ANSWERS: 1
  • Identity theft refers to a crime in which a person's personal or financial information is taken or used by a third party without that person's permission or knowledge. Federal and state governments have recently passed stricter rules and punishments for this crime.

    The 1998 Law Change

    In 1998, the U. S. Congress passed the Identity Theft and Assumption Deterrence Act. Under this law, identity theft became a federal crime carrying the following maximum punishments: a $250,000 fine and 15 years in prison.

    Identity Theft Penalty Enhancement Act

    In 2004, the Identity Theft Penalty Enhancement Act became law. This law added aggravated identity theft as a punishable crime. This crime involves the use of stolen information for criminal purposes, including terrorist-related activity. Aggravated identity theft increases the sentence by two years.

· · ·

__REQUEST 1__:
Please reproduce the identity theft passage from "The 1998 Law" up to and including "by two years.".
__REQUEST 2__:
According to the identity theft passage, which year did the Identity Theft Penalty Enhancement Act become law?
__REQUEST 3__:
Write the next part of the identity theft passage, beginning right after its final sentence.

__RECORDED DATA__:
· · ·

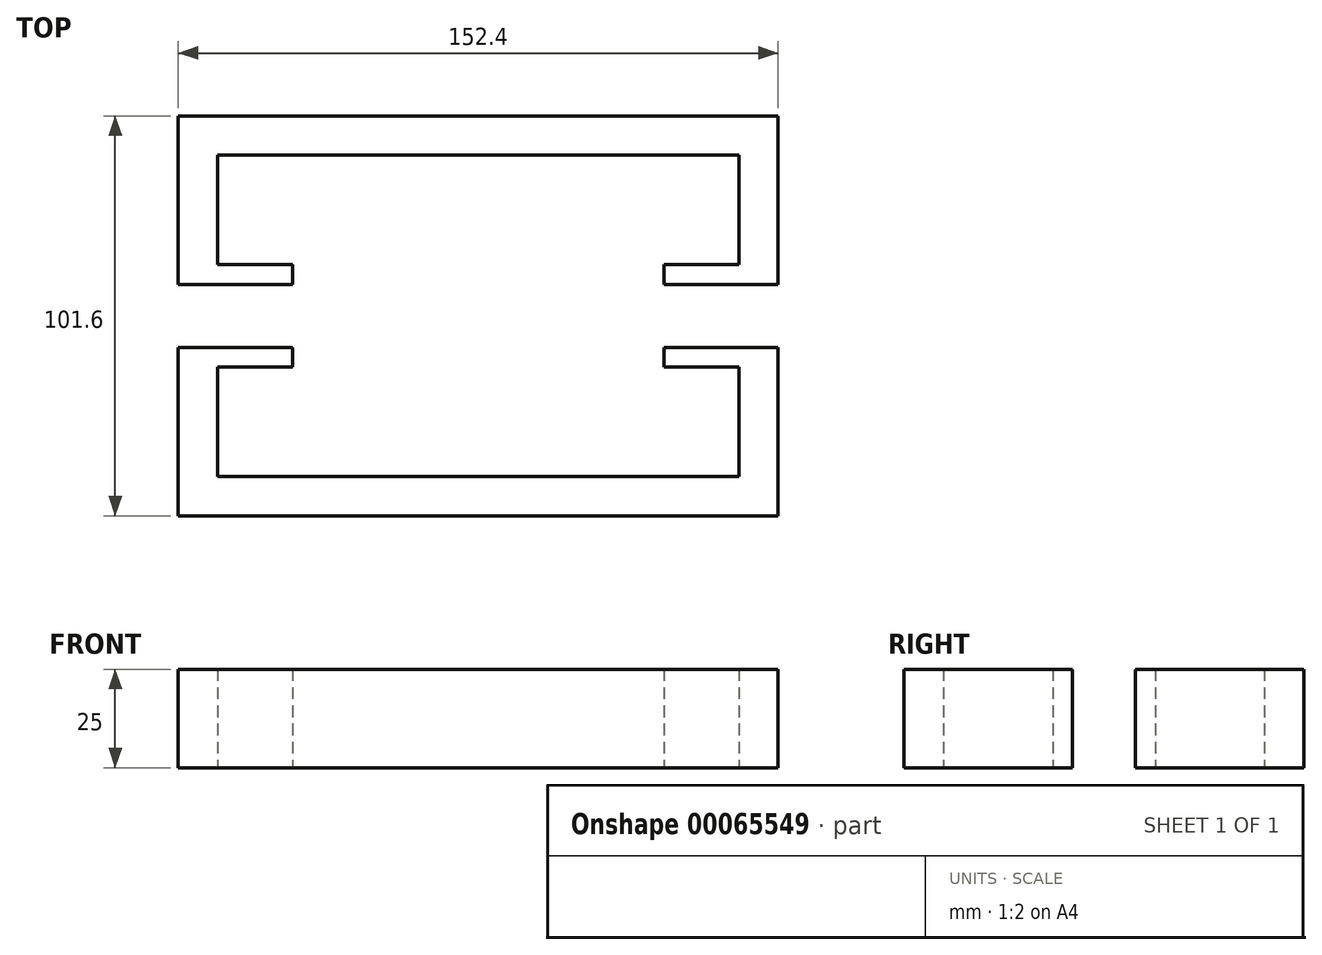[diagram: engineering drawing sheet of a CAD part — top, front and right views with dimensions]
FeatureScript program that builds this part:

· · ·

__EXPECTED ANSWER 1__:
The 1998 Law Change

    In 1998, the U. S. Congress passed the Identity Theft and Assumption Deterrence Act. Under this law, identity theft became a federal crime carrying the following maximum punishments: a $250,000 fine and 15 years in prison.

    Identity Theft Penalty Enhancement Act

    In 2004, the Identity Theft Penalty Enhancement Act became law. This law added aggravated identity theft as a punishable crime. This crime involves the use of stolen information for criminal purposes, including terrorist-related activity. Aggravated identity theft increases the sentence by two years.

__EXPECTED ANSWER 2__:
2004

__EXPECTED ANSWER 3__:
    State Laws

    In most states, identity theft carries penalties. In California, for example, each identity theft count is considered a felony. The punishment is up to 3 years in prison and restitution.

    Victim Statements

    To get the longest sentence possible for an identity thief, victim statements can be prepared and given to the judge presiding over the case. The statement lets the judge know about the long-term consequences---both financial and personal---of the crime, according to the Identity Theft Resource Center.

    FBI Success Rate

    In 2006, the FBI investigated more than 1,200 cases of identity theft. Over 450 of these cases later involved the indictment of an alleged culprit, and 90 percent of those cases resulted in a successful conviction of that culprit.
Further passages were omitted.